Белинский понимал, что борьба за утверждение нового направления, за освоение новых художественных сфер и привлечение широкого круга писателей к этому направлению неизбежно вызовет, пусть временное, но снижение художественного уровня и художественного качества в современной литературе, и он сознательно шел на это: "Мне поэзии и художественности нужно не больше, как настолько, чтобы повесть была истинна, то есть не впадала в аллегорию или не отзывалась диссертацией)". Эта эстетическая уступчивость Белинского не шла до отказа от художественности, но, будучи заострена против бессодержательного эстетства Боткина, была отступлением - отступлением, конечно, временным, потому что проблема развития художественности в новых условиях при углублении критического отношения к действительности была проблемой хотя и нелегкой, но разрешимой. Решалась она, конечно, художественной практикой, расцвета которой Белинскому увидеть было не суждено...

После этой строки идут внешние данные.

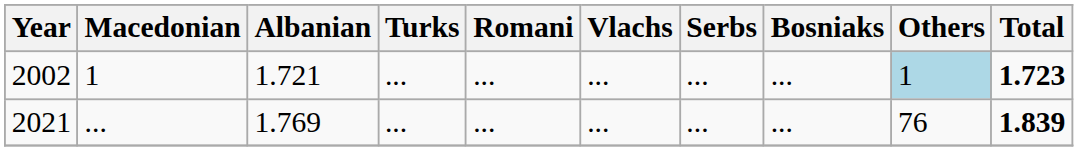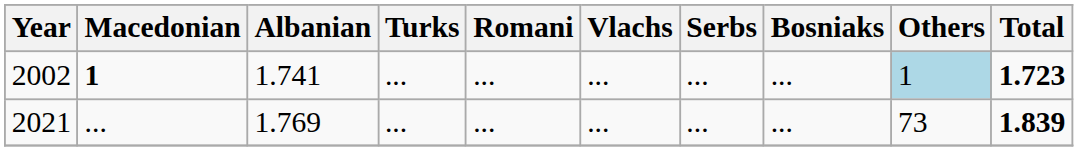2002 | Macedonian: normal -> bold
2002 | Albanian: 1.721 -> 1.741
2021 | Others: 76 -> 73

Все эти трудности развития литературы, вступившей на путь критического реализма, ощущались Белинским и выразились в оценках, например, творчества Гончарова и Герцена в его последнем обзоре.
Особые надежды возлагал Белинский на Достоевского. В "Петербургском сборнике" он даже, написал, что, когда "всех забудут", слава Достоевского не померкнет.
У каждого из этих трех писателей Белинский обнаружил и постарался определить свой пафос, и проницательности его суждений нельзя не изумиться. Отсюда следовал логический вывод о том, что развитие русской литературы могло осуществляться только путем открытий действительности, и открытий художественных, когда каждый крупный талант обретает свой пафос художественного исследования, а все литературное движение вместе образует мощный поток гуманистического сознания.